The Syllas said they hope the students they teach are left with an appreciation of a culture and style of dance different from what many of them have experienced before. 

“Hopefully they want to explore more, do more, go to Africa,” Marilyn, who is American, said.

For exercise science major and senior Andrea Clendaniel, the African dance experience wasn’t quite new to her, but it was for many, Schroeder said.

“We are so lucky to have the opportunity to study with Marilyn and Sekou,” Clendaniel said. “I feel like I have learned so much more in this intensive week.”

Students like Clendaniel auditioned earlier in the semester to have a role in the show the Syllas are helping put together. They will perform at the faculty dance concert put on by the dance minor program on March 14 and 15, at 7:30 p.m. in Mitchell Hall.

The dancers will also preview their work at the Percussion Ensemble hosted by Price on Monday, Nov. 4, at 8 p.m. in Loudis Recital Hall of the Amy E. du Pont Music Building, where the percussionists will also play. All performances are open to the public.

Price’s percussion students were also enjoying themselves, but were surprised to learn they would have an active part in the performance. For drummer Tamika Ward-Lewis, originally from Trinidad and Tabago, she said the style of music was “more in my wheelhouse,” and she left the rehearsal all smiles.

The Syllas also hope to leave the audience with a bit more, too.

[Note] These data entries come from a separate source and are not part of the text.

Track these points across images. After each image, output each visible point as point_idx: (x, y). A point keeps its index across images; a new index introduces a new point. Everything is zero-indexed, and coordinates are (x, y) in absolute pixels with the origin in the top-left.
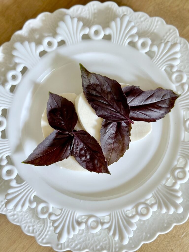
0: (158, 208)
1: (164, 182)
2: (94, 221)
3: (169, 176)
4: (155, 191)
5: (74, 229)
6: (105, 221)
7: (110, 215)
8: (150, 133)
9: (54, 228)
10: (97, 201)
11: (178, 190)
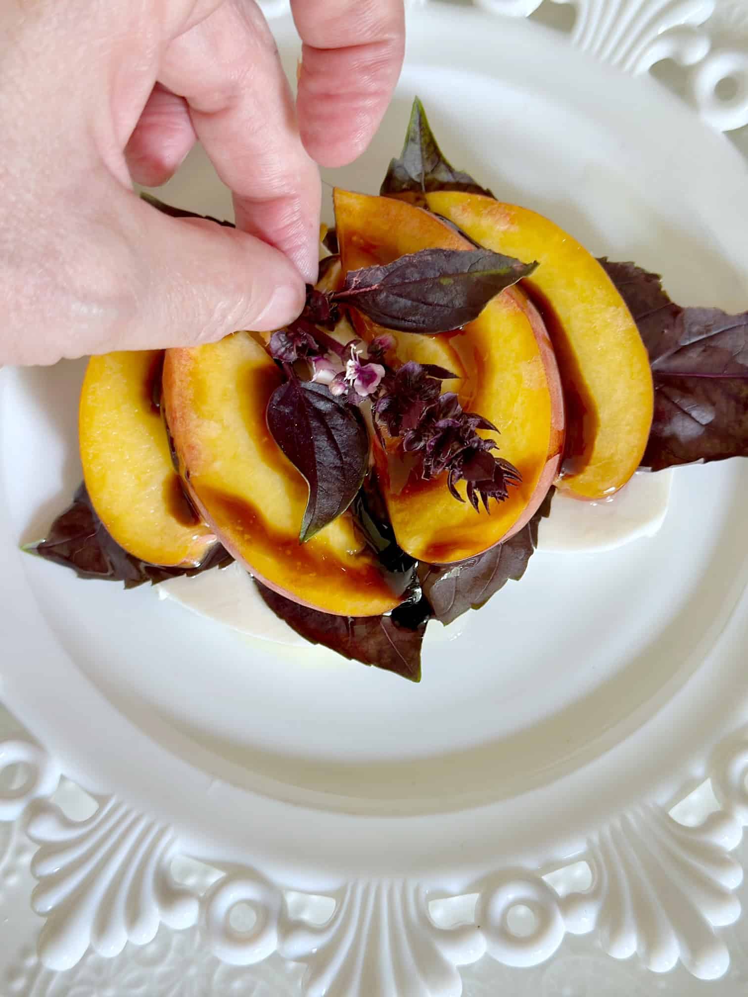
0: (601, 921)
1: (662, 797)
2: (249, 902)
3: (698, 769)
4: (607, 832)
5: (134, 916)
6: (306, 916)
7: (338, 895)
8: (652, 529)
9: (36, 883)
10: (297, 803)
11: (728, 856)
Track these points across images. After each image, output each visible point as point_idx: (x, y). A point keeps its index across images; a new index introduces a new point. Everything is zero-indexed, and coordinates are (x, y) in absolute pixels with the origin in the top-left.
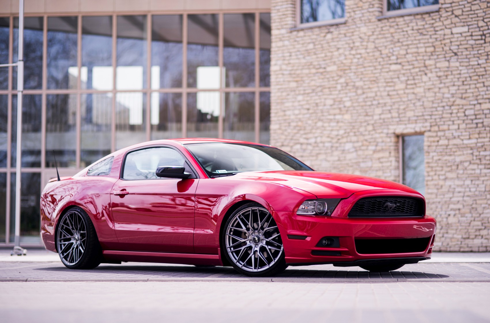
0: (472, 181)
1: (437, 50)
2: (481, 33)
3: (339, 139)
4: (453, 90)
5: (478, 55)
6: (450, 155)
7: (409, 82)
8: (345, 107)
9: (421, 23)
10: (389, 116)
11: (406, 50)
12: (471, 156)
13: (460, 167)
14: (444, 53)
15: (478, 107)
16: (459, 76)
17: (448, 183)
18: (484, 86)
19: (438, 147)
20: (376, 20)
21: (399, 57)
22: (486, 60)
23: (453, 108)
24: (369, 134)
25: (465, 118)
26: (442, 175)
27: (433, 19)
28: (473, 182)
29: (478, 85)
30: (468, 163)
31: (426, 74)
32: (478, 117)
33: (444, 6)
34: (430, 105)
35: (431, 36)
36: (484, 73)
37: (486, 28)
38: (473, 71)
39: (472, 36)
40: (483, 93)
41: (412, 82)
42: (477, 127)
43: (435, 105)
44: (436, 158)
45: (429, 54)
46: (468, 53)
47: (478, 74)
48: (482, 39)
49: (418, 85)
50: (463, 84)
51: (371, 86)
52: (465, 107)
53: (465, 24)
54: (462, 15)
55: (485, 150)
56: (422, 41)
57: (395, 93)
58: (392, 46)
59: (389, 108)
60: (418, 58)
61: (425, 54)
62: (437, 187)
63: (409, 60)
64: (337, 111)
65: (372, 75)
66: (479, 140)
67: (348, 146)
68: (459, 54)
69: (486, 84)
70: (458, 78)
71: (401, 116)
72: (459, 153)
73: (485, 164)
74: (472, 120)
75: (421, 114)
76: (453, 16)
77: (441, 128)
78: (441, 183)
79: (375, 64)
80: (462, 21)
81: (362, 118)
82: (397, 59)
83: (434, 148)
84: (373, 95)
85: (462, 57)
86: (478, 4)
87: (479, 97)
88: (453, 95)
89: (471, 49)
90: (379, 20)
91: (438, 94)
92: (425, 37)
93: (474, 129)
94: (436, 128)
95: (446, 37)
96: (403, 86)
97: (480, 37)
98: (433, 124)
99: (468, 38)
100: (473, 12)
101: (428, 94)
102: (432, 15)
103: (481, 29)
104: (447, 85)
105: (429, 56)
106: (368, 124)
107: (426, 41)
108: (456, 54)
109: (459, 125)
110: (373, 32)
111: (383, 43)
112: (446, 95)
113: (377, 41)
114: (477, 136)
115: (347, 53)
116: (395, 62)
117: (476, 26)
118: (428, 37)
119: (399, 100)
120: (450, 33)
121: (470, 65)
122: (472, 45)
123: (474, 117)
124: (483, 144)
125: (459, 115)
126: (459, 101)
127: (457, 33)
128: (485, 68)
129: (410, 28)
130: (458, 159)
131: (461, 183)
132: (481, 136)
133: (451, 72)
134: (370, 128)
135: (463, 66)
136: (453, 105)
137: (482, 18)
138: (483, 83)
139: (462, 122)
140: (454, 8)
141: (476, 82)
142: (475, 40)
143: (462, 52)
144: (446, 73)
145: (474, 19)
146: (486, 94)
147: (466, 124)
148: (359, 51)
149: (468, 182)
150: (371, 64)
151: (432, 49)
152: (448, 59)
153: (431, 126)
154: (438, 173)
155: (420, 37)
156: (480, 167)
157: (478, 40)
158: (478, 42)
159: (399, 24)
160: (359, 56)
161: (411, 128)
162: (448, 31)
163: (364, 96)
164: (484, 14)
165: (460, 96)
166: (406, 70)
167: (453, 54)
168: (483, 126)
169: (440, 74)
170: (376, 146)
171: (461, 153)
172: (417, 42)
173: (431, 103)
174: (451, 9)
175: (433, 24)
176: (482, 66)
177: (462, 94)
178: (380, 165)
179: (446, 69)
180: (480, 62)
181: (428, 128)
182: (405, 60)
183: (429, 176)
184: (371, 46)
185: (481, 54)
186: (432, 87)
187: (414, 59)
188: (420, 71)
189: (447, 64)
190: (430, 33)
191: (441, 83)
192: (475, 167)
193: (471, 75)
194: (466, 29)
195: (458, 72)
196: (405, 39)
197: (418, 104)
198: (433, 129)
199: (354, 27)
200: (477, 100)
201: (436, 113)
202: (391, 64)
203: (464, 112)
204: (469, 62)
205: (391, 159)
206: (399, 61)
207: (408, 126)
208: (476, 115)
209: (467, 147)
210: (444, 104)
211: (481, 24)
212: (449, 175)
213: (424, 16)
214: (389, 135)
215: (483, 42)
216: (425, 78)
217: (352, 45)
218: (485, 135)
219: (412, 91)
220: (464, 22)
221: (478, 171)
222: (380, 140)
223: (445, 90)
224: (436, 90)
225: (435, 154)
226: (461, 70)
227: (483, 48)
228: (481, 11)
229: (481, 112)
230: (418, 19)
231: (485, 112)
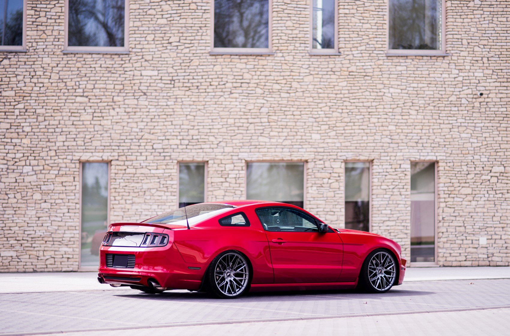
0: (158, 205)
1: (125, 88)
2: (171, 78)
3: (16, 162)
4: (142, 125)
5: (167, 97)
6: (138, 183)
7: (95, 115)
8: (23, 131)
9: (109, 62)
10: (74, 143)
11: (94, 85)
12: (158, 184)
13: (147, 193)
14: (133, 91)
15: (166, 142)
16: (147, 114)
17: (135, 207)
18: (172, 125)
19: (125, 175)
20: (61, 53)
21: (85, 90)
22: (175, 102)
23: (141, 141)
24: (51, 159)
25: (153, 151)
26: (129, 200)
27: (122, 60)
28: (160, 207)
29: (166, 123)
30: (155, 190)
31: (114, 109)
32: (166, 151)
33: (134, 50)
34: (118, 136)
35: (120, 74)
36: (172, 113)
37: (176, 74)
38: (162, 110)
39: (161, 79)
40: (171, 130)
41: (100, 115)
42: (164, 160)
43: (124, 138)
44: (122, 185)
45: (118, 91)
46: (158, 94)
47: (167, 113)
48: (171, 84)
49: (105, 118)
50: (151, 121)
51: (53, 114)
52: (153, 142)
53: (155, 69)
54: (152, 60)
55: (172, 180)
56: (110, 79)
57: (81, 123)
58: (79, 79)
59: (74, 136)
60: (106, 93)
61: (113, 90)
62: (123, 210)
63: (96, 94)
64: (15, 135)
65: (56, 104)
66: (166, 171)
67: (27, 169)
68: (148, 94)
69: (174, 123)
70: (147, 116)
71: (86, 144)
72: (146, 181)
73: (171, 192)
74: (160, 153)
75: (108, 144)
76: (143, 60)
77: (129, 158)
78: (128, 206)
79: (58, 94)
80: (152, 65)
81: (43, 144)
82: (84, 92)
83: (121, 175)
84: (57, 123)
85: (151, 97)
86: (168, 53)
87: (166, 134)
88: (141, 130)
89: (161, 91)
90: (64, 54)
91: (125, 128)
92: (113, 75)
93: (162, 161)
94: (124, 158)
95: (135, 78)
96: (90, 117)
97: (169, 82)
98: (120, 154)
99: (157, 81)
100: (163, 59)
101: (115, 127)
102: (121, 56)
103: (171, 75)
104: (136, 120)
105: (118, 93)
106: (50, 150)
107: (115, 79)
108: (145, 94)
109: (146, 156)
110: (57, 65)
111: (69, 75)
112: (134, 130)
113: (61, 73)
114: (164, 167)
115: (27, 80)
116: (82, 94)
117: (165, 71)
118: (117, 75)
119: (85, 130)
120: (140, 75)
121: (158, 105)
122: (162, 88)
123: (162, 151)
124: (169, 174)
125: (146, 147)
126: (147, 136)
127: (147, 76)
128: (173, 109)
129: (99, 65)
130: (145, 187)
131: (148, 207)
132: (168, 167)
133: (140, 109)
134: (53, 153)
135: (151, 105)
136: (141, 139)
137: (171, 66)
138: (172, 121)
139: (150, 154)
140: (144, 53)
141: (164, 120)
142: (165, 84)
143: (151, 93)
144: (134, 110)
145: (163, 66)
146: (174, 132)
147: (154, 156)
148: (40, 80)
149: (155, 207)
150: (54, 94)
151: (121, 87)
152: (136, 97)
153: (119, 156)
154: (125, 198)
155: (109, 75)
156: (167, 194)
157: (167, 84)
158: (167, 86)
159: (86, 60)
160: (41, 85)
161: (98, 156)
162: (137, 73)
163: (47, 123)
164: (173, 62)
165: (149, 131)
166: (93, 103)
167: (142, 94)
168: (171, 159)
169: (127, 110)
170: (59, 170)
171: (148, 181)
172: (106, 79)
173: (119, 135)
174: (141, 54)
175: (122, 64)
176: (171, 107)
177: (150, 129)
178: (64, 188)
179: (135, 106)
180: (169, 103)
181: (116, 158)
182: (93, 94)
183: (115, 200)
184: (55, 77)
185: (170, 96)
186: (121, 121)
187: (102, 94)
188: (107, 105)
189: (135, 102)
190: (119, 72)
191: (129, 118)
192: (162, 193)
193: (160, 114)
194: (156, 73)
195: (147, 110)
196: (93, 75)
197: (105, 135)
198: (120, 158)
199: (36, 56)
200: (164, 136)
201: (124, 144)
202: (76, 96)
203: (153, 146)
204: (158, 102)
205: (74, 183)
206: (85, 94)
207: (94, 154)
208: (164, 149)
209: (154, 176)
210: (133, 137)
211: (170, 70)
212: (136, 200)
213: (113, 56)
214: (73, 161)
215: (172, 86)
216: (112, 112)
217: (33, 74)
218: (171, 167)
219: (99, 123)
220: (154, 67)
221: (164, 198)
222: (64, 165)
223: (134, 125)
224: (125, 124)
225: (122, 181)
226: (149, 109)
227: (171, 92)
228: (171, 59)
229: (169, 147)
230: (107, 58)
231: (173, 147)
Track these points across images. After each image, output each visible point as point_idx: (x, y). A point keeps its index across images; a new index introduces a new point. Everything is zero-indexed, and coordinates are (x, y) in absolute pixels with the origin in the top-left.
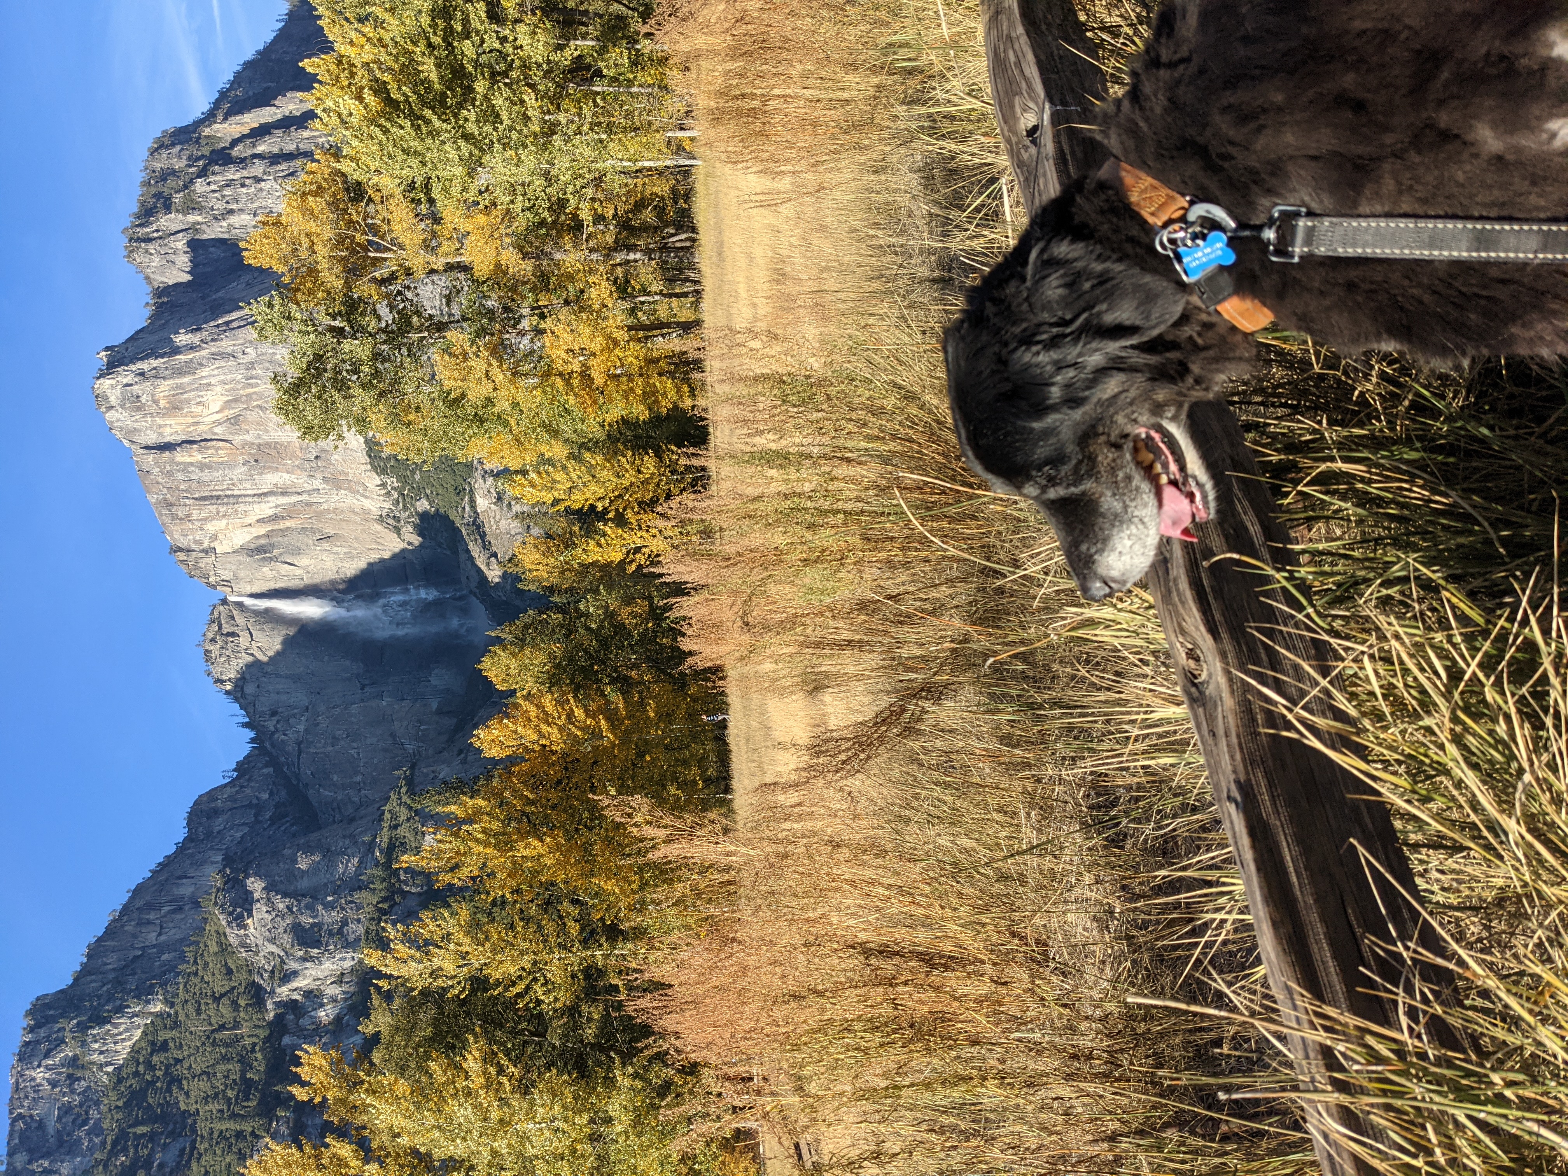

The choreography is celebratory -- one can’t help but smile and clap along as the action unfolds on stage and the dancers’ entire bodies reflect the rhythm.

“We like for the audience to participate as opposed to what they get in Western dance forms,” where people are generally more reserved, Marilyn said. “If the audience is clapping and participating, it boosts your confidence.”

“We want the audience to leave feeling excited.”